* begin Passage shown *
Receiving search results based on the search query and at least on at least one of the terms related to the identified concepts may include providing the query to a search engine together with the related terms and receiving results from the search engine.

Identifying Concepts Related to Background Audio

Identifying concepts related to the background audio may include recognizing at least a part of the background audio by matching it to an acoustic fingerprint and identifying concepts related to the background audio, including concepts associated with the acoustic fingerprint.

Also, generating a set of terms related to the background audio may include terms based on querying a conceptual expansion database based on the concepts related to the background audio.

Technical Advantages of This Audio Query Disambiguation Approach

This patent can use background audio to clarify an ambiguous search query based on background audio. Such implementations provide more accurate search results, thus achieving a technical advantage.

This audio query disambiguation patent is at:

Background audio identification for query disambiguation
Inventors: Jason Sanders, John J. Lee, and Gabriel Taubman
Assignee: GOOGLE LLC
US Patent: 11,023,520
Granted: June 1, 2021
Filed: January 10, 2019

Abstract

Implementations relate to techniques for providing context-dependent search results. The techniques can include receiving a query and background audio.

The techniques can also include identifying the background audio, establishing concepts related to the background audio, and obtaining terms related to the concepts related to the background audio.

The techniques can also include obtaining search results based on the query and at least one of the terms.

The techniques can also include providing the search results.

Searchers gain information about internet-accessible resources by submitting a query to a search engine using a client device, a mobile telephone equipped with a microphone.

An Example of Audio Query Disambiguation Using Background Audio

Sometimes the user’s query is ambiguous. For example, the user can submit the query “scorpions.”

The search engine cannot determine whether the user wants information on scorpion arthropods or the rock band Scorpions without more information.

However, if the search engine determined that the searcher submitted the query while listening to the Scorpions’ song “Rock You Like A Hurricane,” it could provide search results relevant to the rock band instead of those relevant to the arthropods.
* end Passage shown *
Set of tasks:
**1.** Rewrite the abstract of the audio query disambiguation patent from "The techniques can also include obtaining" up to and including "the search results.", changing "search results" to "ranked results".
**2.** In the audio query disambiguation passage, why can the search engine return results about the rock band rather than the arthropods for the query "scorpions"?
**3.** Continue the audio query disambiguation passage after its last sentence.
* begin Raw data *
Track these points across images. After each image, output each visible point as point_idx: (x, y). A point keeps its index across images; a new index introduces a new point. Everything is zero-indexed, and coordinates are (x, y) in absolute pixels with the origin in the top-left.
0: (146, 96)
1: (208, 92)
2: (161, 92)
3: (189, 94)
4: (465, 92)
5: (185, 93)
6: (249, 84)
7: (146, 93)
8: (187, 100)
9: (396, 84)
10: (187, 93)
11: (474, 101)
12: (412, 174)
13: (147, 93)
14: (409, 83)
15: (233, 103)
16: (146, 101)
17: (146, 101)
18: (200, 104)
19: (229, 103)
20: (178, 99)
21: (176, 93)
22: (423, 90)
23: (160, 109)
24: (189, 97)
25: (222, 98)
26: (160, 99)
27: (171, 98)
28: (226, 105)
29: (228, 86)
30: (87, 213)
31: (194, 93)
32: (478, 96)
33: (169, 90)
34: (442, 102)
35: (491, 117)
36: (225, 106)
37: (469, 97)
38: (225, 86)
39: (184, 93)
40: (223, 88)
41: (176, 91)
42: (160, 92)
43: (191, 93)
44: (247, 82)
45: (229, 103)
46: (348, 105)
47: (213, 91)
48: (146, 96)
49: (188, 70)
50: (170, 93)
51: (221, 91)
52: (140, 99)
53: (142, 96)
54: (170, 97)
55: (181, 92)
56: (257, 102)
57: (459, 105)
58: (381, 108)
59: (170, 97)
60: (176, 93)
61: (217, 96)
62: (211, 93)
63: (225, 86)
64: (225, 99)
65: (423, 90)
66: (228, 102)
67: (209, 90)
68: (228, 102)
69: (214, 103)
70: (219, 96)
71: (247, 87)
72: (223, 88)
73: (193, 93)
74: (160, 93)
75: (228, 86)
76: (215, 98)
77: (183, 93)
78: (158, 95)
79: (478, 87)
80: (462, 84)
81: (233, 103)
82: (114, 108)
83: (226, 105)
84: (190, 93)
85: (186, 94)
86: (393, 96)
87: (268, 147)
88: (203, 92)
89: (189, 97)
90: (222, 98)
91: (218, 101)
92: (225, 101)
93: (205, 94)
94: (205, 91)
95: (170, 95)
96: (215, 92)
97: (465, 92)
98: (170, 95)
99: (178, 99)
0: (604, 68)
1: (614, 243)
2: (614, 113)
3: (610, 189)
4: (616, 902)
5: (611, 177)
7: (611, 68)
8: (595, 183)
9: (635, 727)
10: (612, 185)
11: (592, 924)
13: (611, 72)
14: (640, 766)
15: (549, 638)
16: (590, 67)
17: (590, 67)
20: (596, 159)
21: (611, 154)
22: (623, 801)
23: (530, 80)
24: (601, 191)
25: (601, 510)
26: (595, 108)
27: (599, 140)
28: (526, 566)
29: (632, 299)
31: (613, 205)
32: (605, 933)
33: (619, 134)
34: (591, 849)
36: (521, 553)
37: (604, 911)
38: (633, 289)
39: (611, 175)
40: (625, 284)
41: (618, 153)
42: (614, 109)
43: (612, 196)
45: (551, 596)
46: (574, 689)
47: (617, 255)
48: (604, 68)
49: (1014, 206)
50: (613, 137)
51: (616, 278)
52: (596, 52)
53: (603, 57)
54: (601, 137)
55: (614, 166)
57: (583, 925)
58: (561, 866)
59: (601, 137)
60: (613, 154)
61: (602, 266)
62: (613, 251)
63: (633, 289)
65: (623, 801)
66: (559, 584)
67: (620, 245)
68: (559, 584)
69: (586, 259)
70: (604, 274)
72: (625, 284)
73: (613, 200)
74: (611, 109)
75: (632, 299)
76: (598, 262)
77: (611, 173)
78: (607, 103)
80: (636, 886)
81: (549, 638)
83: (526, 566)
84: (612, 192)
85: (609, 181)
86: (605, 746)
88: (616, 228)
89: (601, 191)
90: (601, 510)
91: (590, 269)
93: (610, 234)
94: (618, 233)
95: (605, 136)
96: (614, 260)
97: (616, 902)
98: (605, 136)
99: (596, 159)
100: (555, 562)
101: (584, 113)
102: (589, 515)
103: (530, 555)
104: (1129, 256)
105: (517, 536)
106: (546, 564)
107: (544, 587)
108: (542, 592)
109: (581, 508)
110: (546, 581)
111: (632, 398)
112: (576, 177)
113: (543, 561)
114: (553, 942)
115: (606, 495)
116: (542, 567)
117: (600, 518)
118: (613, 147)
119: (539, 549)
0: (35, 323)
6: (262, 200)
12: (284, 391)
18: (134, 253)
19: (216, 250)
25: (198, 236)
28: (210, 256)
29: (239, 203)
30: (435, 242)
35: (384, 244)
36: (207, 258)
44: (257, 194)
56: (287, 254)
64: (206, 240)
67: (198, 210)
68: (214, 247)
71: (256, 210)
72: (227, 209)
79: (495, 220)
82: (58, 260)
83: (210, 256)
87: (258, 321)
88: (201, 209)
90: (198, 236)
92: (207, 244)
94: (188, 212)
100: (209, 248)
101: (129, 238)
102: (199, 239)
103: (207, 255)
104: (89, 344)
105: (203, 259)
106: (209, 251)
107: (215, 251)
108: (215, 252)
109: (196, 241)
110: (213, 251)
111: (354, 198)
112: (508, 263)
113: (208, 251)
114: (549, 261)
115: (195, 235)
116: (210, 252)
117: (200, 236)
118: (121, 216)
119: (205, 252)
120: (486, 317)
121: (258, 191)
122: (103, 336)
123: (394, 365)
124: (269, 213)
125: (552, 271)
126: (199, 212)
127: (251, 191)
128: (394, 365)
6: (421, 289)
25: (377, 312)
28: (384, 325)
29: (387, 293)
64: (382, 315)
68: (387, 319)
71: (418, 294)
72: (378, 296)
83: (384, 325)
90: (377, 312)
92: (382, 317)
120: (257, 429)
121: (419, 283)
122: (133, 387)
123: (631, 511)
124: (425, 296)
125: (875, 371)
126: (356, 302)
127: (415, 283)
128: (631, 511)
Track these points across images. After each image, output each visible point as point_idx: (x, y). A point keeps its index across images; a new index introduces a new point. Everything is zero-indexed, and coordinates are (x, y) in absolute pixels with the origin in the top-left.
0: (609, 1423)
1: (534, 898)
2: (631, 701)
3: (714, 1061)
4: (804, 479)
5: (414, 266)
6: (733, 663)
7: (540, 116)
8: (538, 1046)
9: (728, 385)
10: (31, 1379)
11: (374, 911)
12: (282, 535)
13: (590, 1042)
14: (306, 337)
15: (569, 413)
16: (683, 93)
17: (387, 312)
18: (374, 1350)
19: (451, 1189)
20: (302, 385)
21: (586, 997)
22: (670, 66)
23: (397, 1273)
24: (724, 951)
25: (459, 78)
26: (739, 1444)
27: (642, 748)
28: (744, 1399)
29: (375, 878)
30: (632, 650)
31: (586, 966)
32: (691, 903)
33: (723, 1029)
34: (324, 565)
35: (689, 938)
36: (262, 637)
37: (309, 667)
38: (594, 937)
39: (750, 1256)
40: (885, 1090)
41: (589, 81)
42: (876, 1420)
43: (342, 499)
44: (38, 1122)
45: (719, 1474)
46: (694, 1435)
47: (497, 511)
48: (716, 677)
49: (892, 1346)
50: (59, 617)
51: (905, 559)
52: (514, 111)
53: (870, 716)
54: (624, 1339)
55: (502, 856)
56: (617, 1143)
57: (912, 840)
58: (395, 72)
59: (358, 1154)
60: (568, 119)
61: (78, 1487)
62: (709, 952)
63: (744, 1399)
* end Raw data *
Responses to the tasks:
**1.**
The techniques can also include obtaining ranked results based on the query and at least one of the terms.

The techniques can also include providing the ranked results.

**2.** The search engine determined that the searcher submitted the query while listening to the Scorpions' song "Rock You Like A Hurricane." That background audio supplies the extra information it otherwise lacks to tell which meaning the user wants.

**3.**
Some implementations perform a search based on the searcher’s query and terms related to background audio around a time of the search query’s input. In this manner, implementations respond to search queries by taking into account the context of background audio. The context of background audio thus allows ambiguous queries to get matched to more relevant results.

The audible query disambiguation patent will show example implementations.

A schematic diagram of an example implementation. The searcher provides voice input of a search query to a computer. The searcher can provide search queries using a keyboard or other input device instead of voice input. In addition, a background audio source, for example, a radio or television, provides background audio, which the computer detects. Computer conveys search query and background audio to search system through a communications channel.

Both Search Query and Background Audio May Go To The Search Engine

This is how audible query disambiguation may take place. The search system receives both search query and background audio through communications channels from the computer. If necessary, the search system uses speech recognition to convert search queries to computer-readable forms. The search system utilizes techniques disclosed herein to identify background audio and retrieve terms related to the background audio. For example, if the background audio is a popular song, the search system can retrieve a set of terms that include other songs by the same artist, the name of the album on which the song appears, the names of the performers, etc.

The search system then executes a search query using at least one term related to the background audio. For example, the search system can supplement search query with at least one term related to background audio and submit the supplemented search query to a search engine for processing. As another example, the search system can execute the search using augmented match scores for search results that include terms related to background audio.

Irrespective of the particular use of the terms related to background audio, the search system obtains search results, which the search system conveys through communications channel back to a computer for display or audio presentation to a searcher.

Audio Background Music May Permit Much Improved Searching

A schematic diagram of a search system is included in an example implementation. The search system includes various components. These components and their interaction allow improved searching that uses information provided from the background audio to permit such improved searching.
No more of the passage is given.